Wednesday, November 2, 2011

Pump up the Vitamin C

In order to make this crazy world work for you and not against you, you must decide what matters to you most and focus your attention on that. - from Crazy Busy by Edward M. Hallowell, M.D.

I had the great fortune to hear Harvard-educated psychiatrist Ned Hallowell speak this past Sunday. He's brilliant and eloquent, kind-hearted and totally down-to-earth. While he's written several excellent books, probably the best-known is Crazy Busy. Here are just a few nuggets of insight from his talk:

1. We are conditioned not to linger, ponder, reflect, go deeper.

2. If we are not careful, our lives will become superficialized.

3. Nothing can match the human moment. It is 1000x more powerful than an electronic moment. Make judicious use of it. Commit to connecting to one another.

4. We need daily megadoses of Vitamin C (connect!) which is free and infinite. It helps us feel better, live longer, sleep better and do better at work, school, etc.

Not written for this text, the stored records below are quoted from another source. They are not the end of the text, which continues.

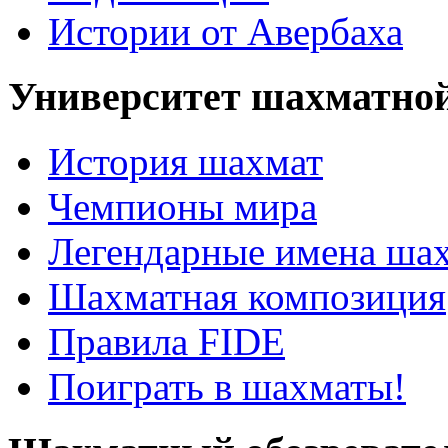
Истории от Авербаха
Университет шахматно
История шахмат
Чемпионы мира
Легендарные имена ша
Шахматная композиция
Правила FIDE
Поиграть в шахматы!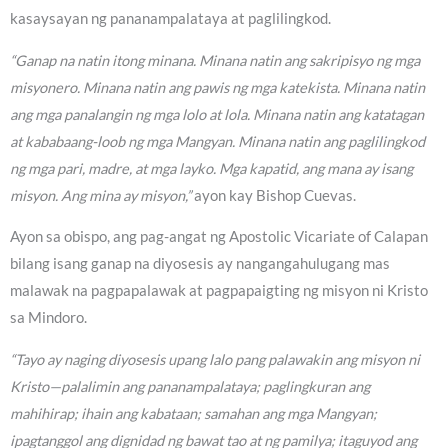
kasaysayan ng pananampalataya at paglilingkod.
“Ganap na natin itong minana. Minana natin ang sakripisyo ng mga
misyonero. Minana natin ang pawis ng mga katekista. Minana natin
ang mga panalangin ng mga lolo at lola. Minana natin ang katatagan
at kababaang-loob ng mga Mangyan. Minana natin ang paglilingkod
ng mga pari, madre, at mga layko. Mga kapatid, ang mana ay isang
misyon. Ang mina ay misyon,”
ayon kay Bishop Cuevas.
Ayon sa obispo, ang pag-angat ng Apostolic Vicariate of Calapan
bilang isang ganap na diyosesis ay nangangahulugang mas
malawak na pagpapalawak at pagpapaigting ng misyon ni Kristo
sa Mindoro.
“Tayo ay naging diyosesis upang lalo pang palawakin ang misyon ni
Kristo—palalimin ang pananampalataya; paglingkuran ang
mahihirap; ihain ang kabataan; samahan ang mga Mangyan;
ipagtanggol ang dignidad ng bawat tao at ng pamilya; itaguyod ang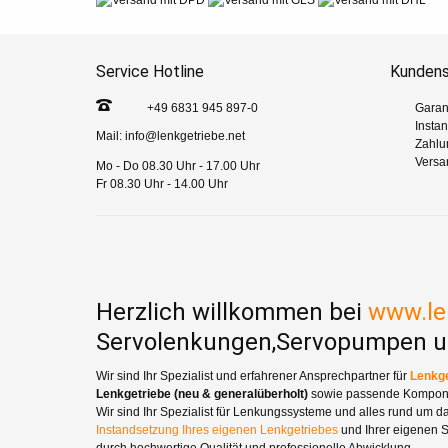
Service Hotline
Kundens
+49 6831 945 897-0
Garan
Insta
Mail:
info@lenkgetriebe.net
Zahlu
Versa
Mo - Do 08.30 Uhr - 17.00 Uhr
Fr 08.30 Uhr - 14.00 Uhr
Herzlich willkommen bei
www.le
Servolenkungen,Servopumpen u
Wir sind Ihr Spezialist und erfahrener Ansprechpartner für
Lenkge
Lenkgetriebe (neu & generalüberholt)
sowie passende Kompon
Wir sind Ihr Spezialist für Lenkungssysteme und alles rund um d
Instandsetzung Ihres eigenen Lenkgetriebes
und Ihrer eigenen S
durch hochwertige Qualität und professionelle Abwicklung.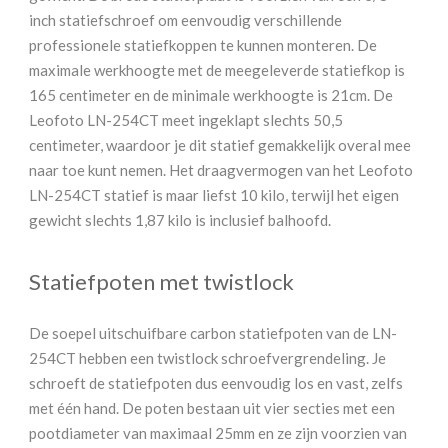
inch statiefschroef om eenvoudig verschillende
professionele statiefkoppen te kunnen monteren. De
maximale werkhoogte met de meegeleverde statiefkop is
165 centimeter en de minimale werkhoogte is 21cm. De
Leofoto LN-254CT meet ingeklapt slechts 50,5
centimeter, waardoor je dit statief gemakkelijk overal mee
naar toe kunt nemen. Het draagvermogen van het Leofoto
LN-254CT statief is maar liefst 10 kilo, terwijl het eigen
gewicht slechts 1,87 kilo is inclusief balhoofd.
Statiefpoten met twistlock
De soepel uitschuifbare carbon statiefpoten van de LN-
254CT hebben een twistlock schroefvergrendeling. Je
schroeft de statiefpoten dus eenvoudig los en vast, zelfs
met één hand. De poten bestaan uit vier secties met een
pootdiameter van maximaal 25mm en ze zijn voorzien van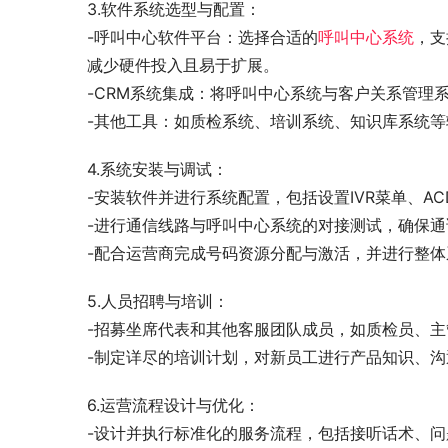
3.软件系统选型与配置：
-呼叫中心软件平台：选择合适的
呼叫中心系统
，支
减少硬件投入且易于扩展。
-CRM系统集成：将呼叫中心系统与客户关系管理
-其他工具：如质检系统、培训系统、知识库系统等
4.系统安装与调试：
-安装软件并进行系统配置，包括设置IVR菜单、A
-进行通信线路与呼叫中心系统的对接测试，确保
-配合运营商完成号码资源分配与激活，并进行整
5.人员招聘与培训：
-招募坐席代表和其他客服团队成员，如质检员、主
-制定详尽的培训计划，对新员工进行产品知识、
6.运营流程设计与优化：
-设计并执行标准化的服务流程，包括接听话术、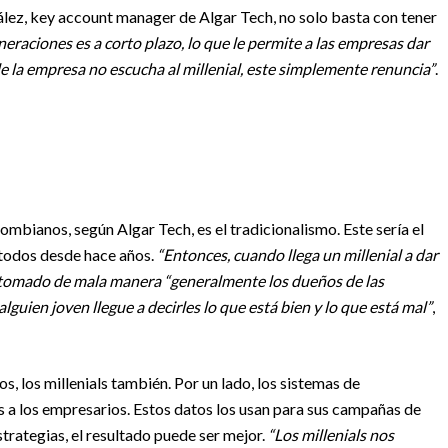
lez, key account manager de Algar Tech, no solo basta con tener
neraciones es a corto plazo, lo que le permite a las empresas dar
de la empresa no escucha al millenial, este simplemente renuncia”
.
mbianos, según Algar Tech, es el tradicionalismo. Este sería el
todos desde hace años.
“Entonces, cuando llega un millenial a dar
tomado de mala manera “generalmente los dueños de las
uien joven llegue a decirles lo que está bien y lo que está mal”
,
, los millenials también. Por un lado, los sistemas de
as a los empresarios. Estos datos los usan para sus campañas de
strategias, el resultado puede ser mejor.
“Los millenials nos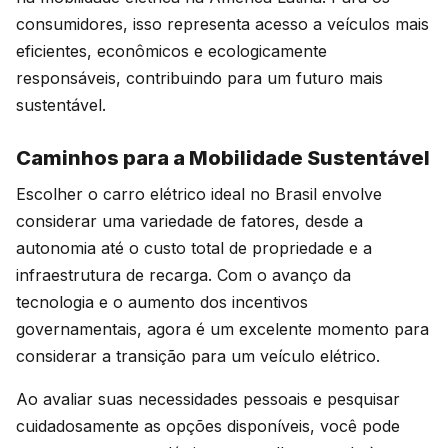
consumidores, isso representa acesso a veículos mais
eficientes, econômicos e ecologicamente
responsáveis, contribuindo para um futuro mais
sustentável.
Caminhos para a Mobilidade Sustentável
Escolher o carro elétrico ideal no Brasil envolve
considerar uma variedade de fatores, desde a
autonomia até o custo total de propriedade e a
infraestrutura de recarga. Com o avanço da
tecnologia e o aumento dos incentivos
governamentais, agora é um excelente momento para
considerar a transição para um veículo elétrico.
Ao avaliar suas necessidades pessoais e pesquisar
cuidadosamente as opções disponíveis, você pode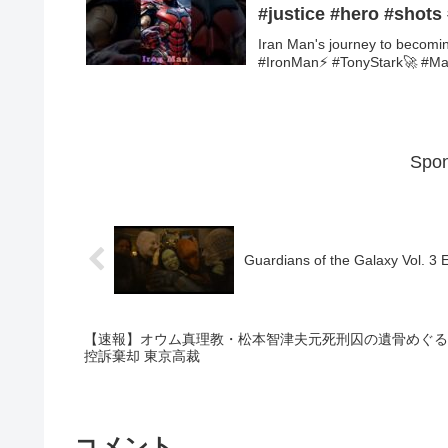
#justice #hero #shots 
Iran Man's journey to becomi
#IronMan⚡ #TonyStark🚀 #Mar
Spon
Guardians of the Galaxy Vol. 3
【速報】オウム真理教・松本智津夫元死刑囚の遺骨めぐる訴訟 二女への引き渡しを命じる
控訴棄却 東京高裁
コメント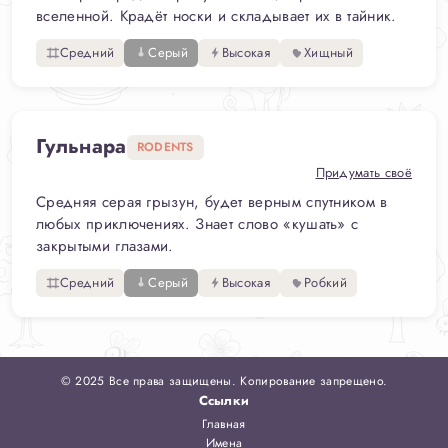
вселенной. Крадёт носки и складывает их в тайник.
Средний
Серый
Высокая
Хищный
Гульнара
RODENTS
Придумать своё
Средняя серая грызун, будет верным спутником в
любых приключениях. Знает слово «кушать» с
закрытыми глазами.
Средний
Серый
Высокая
Робкий
© 2025 Все права защищены. Копирование запрещено.
Ссылки
Главная
Имена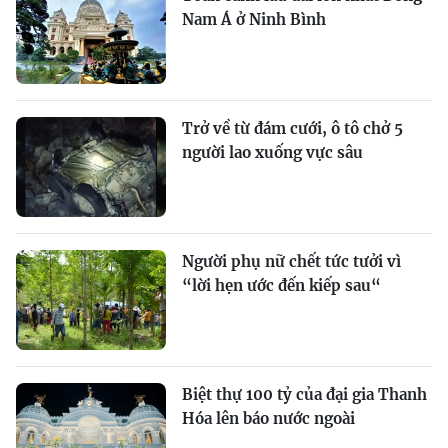
Nam Á ở Ninh Bình
Trở về từ đám cưới, ô tô chở 5
người lao xuống vực sâu
Người phụ nữ chết tức tưởi vì
“lời hẹn ước đến kiếp sau“
Biệt thự 100 tỷ của đại gia Thanh
Hóa lên báo nước ngoài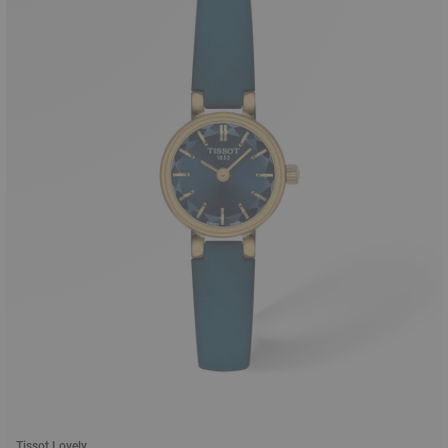
Tissot Lovely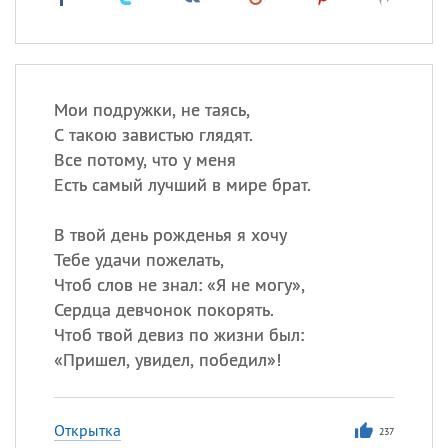
Мои подружки, не таясь,
С такою завистью глядят.
Все потому, что у меня
Есть самый лучший в мире брат.
В твой день рожденья я хочу
Тебе удачи пожелать,
Чтоб слов не знал: «Я не могу»,
Сердца девчонок покорять.
Чтоб твой девиз по жизни был:
«
Пришел, увидел, победил»!
Открытка
237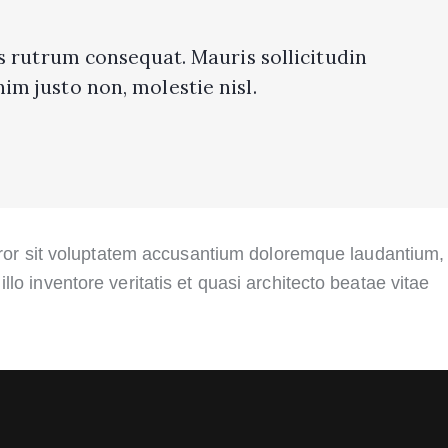
s rutrum consequat. Mauris sollicitudin
m justo non, molestie nisl.
error sit voluptatem accusantium doloremque laudantium,
lo inventore veritatis et quasi architecto beatae vitae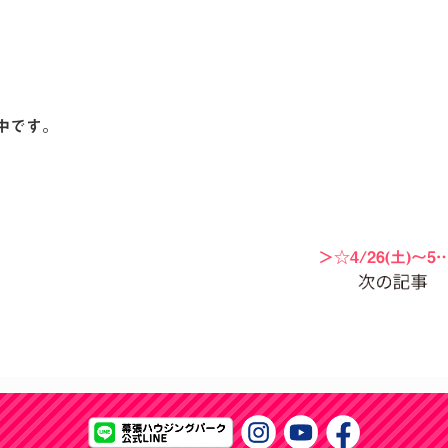
中です。
＞☆4/26(土)〜5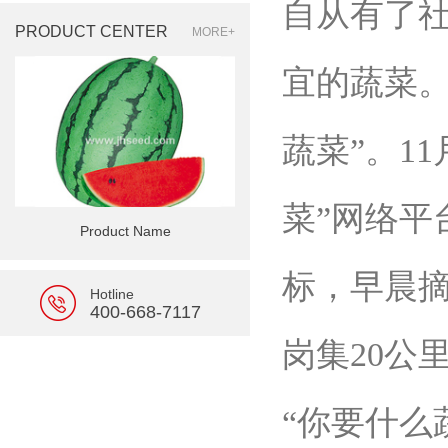
自从有了社
PRODUCT CENTER
MORE+
宜的蔬菜
蔬菜”。1
菜”网络平
Product Name
标，早晨
Hotline
400-668-7117
岗集20公里
“你要什么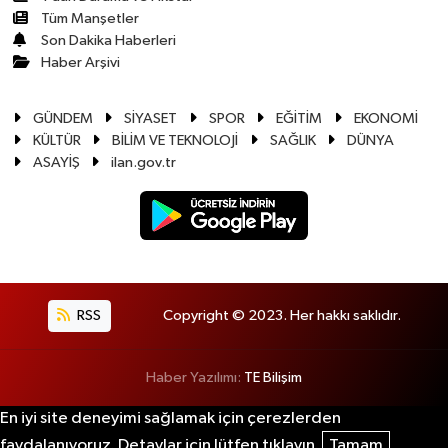
Tüm Manşetler
Son Dakika Haberleri
Haber Arşivi
GÜNDEM
SİYASET
SPOR
EĞİTİM
EKONOMİ
KÜLTÜR
BİLİM VE TEKNOLOJİ
SAĞLIK
DÜNYA
ASAYİŞ
ilan.gov.tr
RSS
Copyright © 2023. Her hakkı saklıdır.
Haber Yazılımı:
TE Bilişim
En iyi site deneyimi sağlamak için çerezlerden
faydalanıyoruz. Detaylar için lütfen tıklayın.
Tamam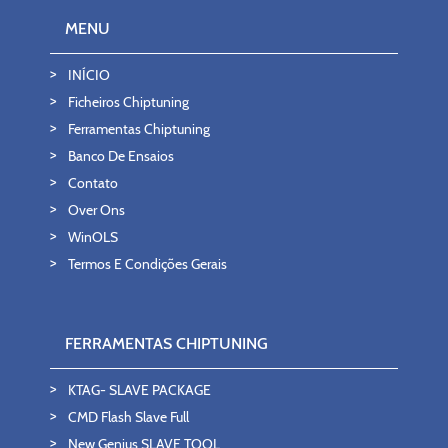
MENU
INÍCIO
Ficheiros Chiptuning
Ferramentas Chiptuning
Banco De Ensaios
Contato
Over Ons
WinOLS
Termos E Condições Gerais
FERRAMENTAS CHIPTUNING
KTAG- SLAVE PACKAGE
CMD Flash Slave Full
New Genius SLAVE TOOL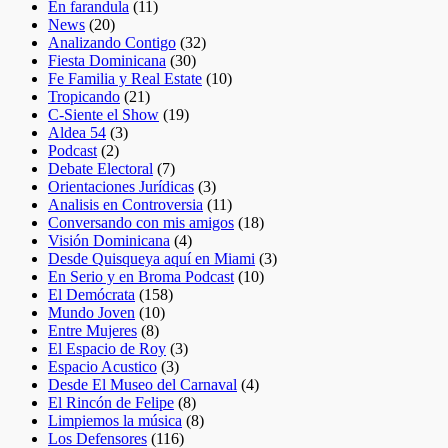
En farandula
(11)
News
(20)
Analizando Contigo
(32)
Fiesta Dominicana
(30)
Fe Familia y Real Estate
(10)
Tropicando
(21)
C-Siente el Show
(19)
Aldea 54
(3)
Podcast
(2)
Debate Electoral
(7)
Orientaciones Jurídicas
(3)
Analisis en Controversia
(11)
Conversando con mis amigos
(18)
Visión Dominicana
(4)
Desde Quisqueya aquí en Miami
(3)
En Serio y en Broma Podcast
(10)
El Demócrata
(158)
Mundo Joven
(10)
Entre Mujeres
(8)
El Espacio de Roy
(3)
Espacio Acustico
(3)
Desde El Museo del Carnaval
(4)
El Rincón de Felipe
(8)
Limpiemos la música
(8)
Los Defensores
(116)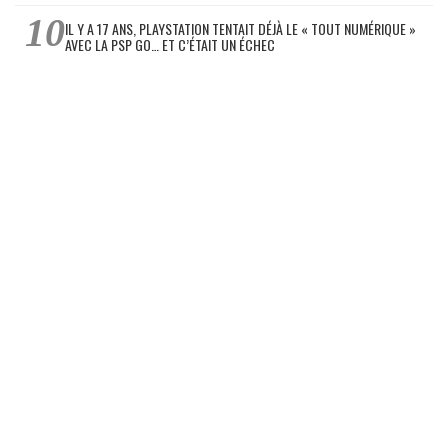
IL Y A 17 ANS, PLAYSTATION TENTAIT DÉJÀ LE « TOUT NUMÉRIQUE »
AVEC LA PSP GO… ET C’ÉTAIT UN ÉCHEC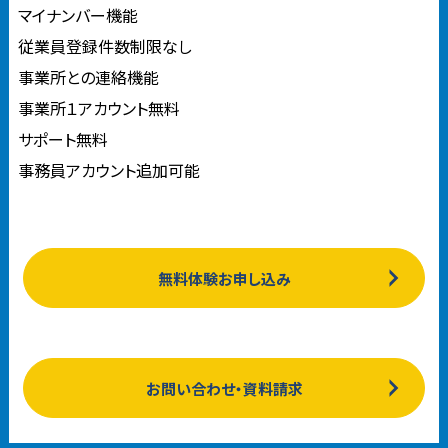
マイナンバー機能
従業員登録件数制限なし
事業所との連絡機能
事業所１アカウント無料
サポート無料
事務員アカウント追加可能
無料体験お申し込み
お問い合わせ・資料請求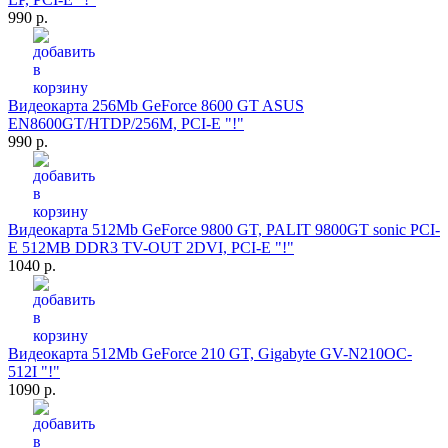
990 р.
Видеокарта 256Mb GeForce 8600 GT ASUS
EN8600GT/HTDP/256M, PCI-E "!"
990 р.
Видеокарта 512Mb GeForce 9800 GT, PALIT 9800GT sonic PCI-
E 512MB DDR3 TV-OUT 2DVI, PCI-E "!"
1040 р.
Видеокарта 512Mb GeForce 210 GT, Gigabyte GV-N210OC-
512I "!"
1090 р.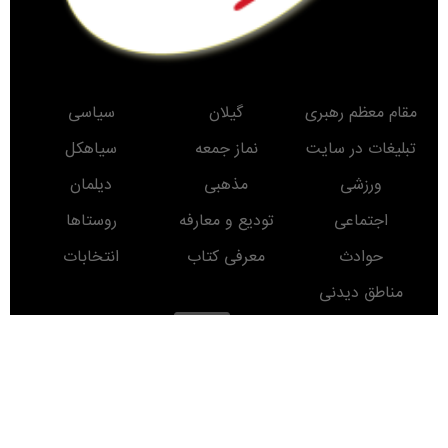
مقام معظم رهبری
گیلان
سیاسی
تبلیغات در سایت
نماز جمعه
سیاهکل
ورزشی
مذهبی
دیلمان
اجتماعی
تودیع و معارفه
روستاها
حوادث
معرفی کتاب
انتخابات
مناطق دیدنی
روز
ماه
سال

5. Getting rid of anger and resentment frees you for other things.

6. Saying 'no' allows for 'yes' to things that matter most to you. Just one cancellation can offer rejuvenation.

7. The biggest change in our world today is the obliteration of boundaries.

8. Your pain can be your biggest source of learning. Befriend it.

9. Create time. If you don't take control of your time, it will be taken from you.